_REQUIRED TASK_
Convert every line of the material below into a JSON list of strings, with one string per line and blank lines omitted.

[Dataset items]

╔══

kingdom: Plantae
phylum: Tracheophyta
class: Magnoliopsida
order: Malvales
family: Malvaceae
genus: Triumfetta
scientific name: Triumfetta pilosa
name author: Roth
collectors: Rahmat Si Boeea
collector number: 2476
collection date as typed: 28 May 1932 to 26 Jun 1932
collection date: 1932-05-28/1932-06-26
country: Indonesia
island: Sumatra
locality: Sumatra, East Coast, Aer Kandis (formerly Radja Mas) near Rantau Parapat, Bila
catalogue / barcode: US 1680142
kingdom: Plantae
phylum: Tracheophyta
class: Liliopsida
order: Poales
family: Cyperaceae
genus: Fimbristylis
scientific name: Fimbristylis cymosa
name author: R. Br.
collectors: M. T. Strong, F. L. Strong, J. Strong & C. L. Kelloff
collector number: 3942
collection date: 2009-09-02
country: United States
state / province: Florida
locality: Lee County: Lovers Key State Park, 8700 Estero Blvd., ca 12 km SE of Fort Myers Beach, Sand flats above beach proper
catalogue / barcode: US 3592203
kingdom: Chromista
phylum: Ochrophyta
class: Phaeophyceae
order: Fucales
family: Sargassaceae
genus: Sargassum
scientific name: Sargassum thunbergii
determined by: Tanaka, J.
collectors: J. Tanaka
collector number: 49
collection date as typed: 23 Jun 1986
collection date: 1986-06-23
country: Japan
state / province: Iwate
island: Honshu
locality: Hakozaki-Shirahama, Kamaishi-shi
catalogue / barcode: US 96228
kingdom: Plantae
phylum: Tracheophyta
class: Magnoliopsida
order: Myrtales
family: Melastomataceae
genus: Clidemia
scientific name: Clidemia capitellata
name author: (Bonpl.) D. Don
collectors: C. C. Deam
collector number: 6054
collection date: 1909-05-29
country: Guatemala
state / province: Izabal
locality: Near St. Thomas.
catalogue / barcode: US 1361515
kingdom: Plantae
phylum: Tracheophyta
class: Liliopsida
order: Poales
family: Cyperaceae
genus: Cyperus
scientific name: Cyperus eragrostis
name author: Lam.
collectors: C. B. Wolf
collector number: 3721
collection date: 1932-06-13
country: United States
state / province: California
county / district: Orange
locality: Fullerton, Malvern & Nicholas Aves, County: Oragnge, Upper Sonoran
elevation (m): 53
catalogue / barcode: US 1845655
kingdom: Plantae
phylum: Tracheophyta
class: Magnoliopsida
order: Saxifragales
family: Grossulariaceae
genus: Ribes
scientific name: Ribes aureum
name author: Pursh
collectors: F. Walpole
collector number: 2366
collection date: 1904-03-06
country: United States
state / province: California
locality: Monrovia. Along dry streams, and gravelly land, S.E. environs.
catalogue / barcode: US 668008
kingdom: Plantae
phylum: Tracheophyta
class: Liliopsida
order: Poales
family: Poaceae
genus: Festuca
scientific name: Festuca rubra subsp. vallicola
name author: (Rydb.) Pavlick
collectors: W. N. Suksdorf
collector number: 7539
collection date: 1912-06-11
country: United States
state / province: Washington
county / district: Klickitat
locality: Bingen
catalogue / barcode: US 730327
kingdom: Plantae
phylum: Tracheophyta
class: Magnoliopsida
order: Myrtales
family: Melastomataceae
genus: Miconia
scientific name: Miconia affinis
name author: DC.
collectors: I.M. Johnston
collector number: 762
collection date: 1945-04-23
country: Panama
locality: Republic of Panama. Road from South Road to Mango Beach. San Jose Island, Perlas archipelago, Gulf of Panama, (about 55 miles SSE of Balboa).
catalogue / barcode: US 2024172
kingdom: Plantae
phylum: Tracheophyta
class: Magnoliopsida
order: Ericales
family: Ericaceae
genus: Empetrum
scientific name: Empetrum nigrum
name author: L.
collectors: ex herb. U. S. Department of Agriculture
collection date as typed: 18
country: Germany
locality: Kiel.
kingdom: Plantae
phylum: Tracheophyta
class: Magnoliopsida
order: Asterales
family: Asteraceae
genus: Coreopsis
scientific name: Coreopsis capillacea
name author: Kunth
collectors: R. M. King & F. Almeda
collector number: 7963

╚══

_EXERCISE ANSWER_
[
  "kingdom: Plantae",
  "phylum: Tracheophyta",
  "class: Magnoliopsida",
  "order: Malvales",
  "family: Malvaceae",
  "genus: Triumfetta",
  "scientific name: Triumfetta pilosa",
  "name author: Roth",
  "collectors: Rahmat Si Boeea",
  "collector number: 2476",
  "collection date as typed: 28 May 1932 to 26 Jun 1932",
  "collection date: 1932-05-28/1932-06-26",
  "country: Indonesia",
  "island: Sumatra",
  "locality: Sumatra, East Coast, Aer Kandis (formerly Radja Mas) near Rantau Parapat, Bila",
  "catalogue / barcode: US 1680142",
  "kingdom: Plantae",
  "phylum: Tracheophyta",
  "class: Liliopsida",
  "order: Poales",
  "family: Cyperaceae",
  "genus: Fimbristylis",
  "scientific name: Fimbristylis cymosa",
  "name author: R. Br.",
  "collectors: M. T. Strong, F. L. Strong, J. Strong & C. L. Kelloff",
  "collector number: 3942",
  "collection date: 2009-09-02",
  "country: United States",
  "state / province: Florida",
  "locality: Lee County: Lovers Key State Park, 8700 Estero Blvd., ca 12 km SE of Fort Myers Beach, Sand flats above beach proper",
  "catalogue / barcode: US 3592203",
  "kingdom: Chromista",
  "phylum: Ochrophyta",
  "class: Phaeophyceae",
  "order: Fucales",
  "family: Sargassaceae",
  "genus: Sargassum",
  "scientific name: Sargassum thunbergii",
  "determined by: Tanaka, J.",
  "collectors: J. Tanaka",
  "collector number: 49",
  "collection date as typed: 23 Jun 1986",
  "collection date: 1986-06-23",
  "country: Japan",
  "state / province: Iwate",
  "island: Honshu",
  "locality: Hakozaki-Shirahama, Kamaishi-shi",
  "catalogue / barcode: US 96228",
  "kingdom: Plantae",
  "phylum: Tracheophyta",
  "class: Magnoliopsida",
  "order: Myrtales",
  "family: Melastomataceae",
  "genus: Clidemia",
  "scientific name: Clidemia capitellata",
  "name author: (Bonpl.) D. Don",
  "collectors: C. C. Deam",
  "collector number: 6054",
  "collection date: 1909-05-29",
  "country: Guatemala",
  "state / province: Izabal",
  "locality: Near St. Thomas.",
  "catalogue / barcode: US 1361515",
  "kingdom: Plantae",
  "phylum: Tracheophyta",
  "class: Liliopsida",
  "order: Poales",
  "family: Cyperaceae",
  "genus: Cyperus",
  "scientific name: Cyperus eragrostis",
  "name author: Lam.",
  "collectors: C. B. Wolf",
  "collector number: 3721",
  "collection date: 1932-06-13",
  "country: United States",
  "state / province: California",
  "county / district: Orange",
  "locality: Fullerton, Malvern & Nicholas Aves, County: Oragnge, Upper Sonoran",
  "elevation (m): 53",
  "catalogue / barcode: US 1845655",
  "kingdom: Plantae",
  "phylum: Tracheophyta",
  "class: Magnoliopsida",
  "order: Saxifragales",
  "family: Grossulariaceae",
  "genus: Ribes",
  "scientific name: Ribes aureum",
  "name author: Pursh",
  "collectors: F. Walpole",
  "collector number: 2366",
  "collection date: 1904-03-06",
  "country: United States",
  "state / province: California",
  "locality: Monrovia. Along dry streams, and gravelly land, S.E. environs.",
  "catalogue / barcode: US 668008",
  "kingdom: Plantae",
  "phylum: Tracheophyta",
  "class: Liliopsida",
  "order: Poales",
  "family: Poaceae",
  "genus: Festuca",
  "scientific name: Festuca rubra subsp. vallicola",
  "name author: (Rydb.) Pavlick",
  "collectors: W. N. Suksdorf",
  "collector number: 7539",
  "collection date: 1912-06-11",
  "country: United States",
  "state / province: Washington",
  "county / district: Klickitat",
  "locality: Bingen",
  "catalogue / barcode: US 730327",
  "kingdom: Plantae",
  "phylum: Tracheophyta",
  "class: Magnoliopsida",
  "order: Myrtales",
  "family: Melastomataceae",
  "genus: Miconia",
  "scientific name: Miconia affinis",
  "name author: DC.",
  "collectors: I.M. Johnston",
  "collector number: 762",
  "collection date: 1945-04-23",
  "country: Panama",
  "locality: Republic of Panama. Road from South Road to Mango Beach. San Jose Island, Perlas archipelago, Gulf of Panama, (about 55 miles SSE of Balboa).",
  "catalogue / barcode: US 2024172",
  "kingdom: Plantae",
  "phylum: Tracheophyta",
  "class: Magnoliopsida",
  "order: Ericales",
  "family: Ericaceae",
  "genus: Empetrum",
  "scientific name: Empetrum nigrum",
  "name author: L.",
  "collectors: ex herb. U. S. Department of Agriculture",
  "collection date as typed: 18",
  "country: Germany",
  "locality: Kiel.",
  "kingdom: Plantae",
  "phylum: Tracheophyta",
  "class: Magnoliopsida",
  "order: Asterales",
  "family: Asteraceae",
  "genus: Coreopsis",
  "scientific name: Coreopsis capillacea",
  "name author: Kunth",
  "collectors: R. M. King & F. Almeda",
  "collector number: 7963"
]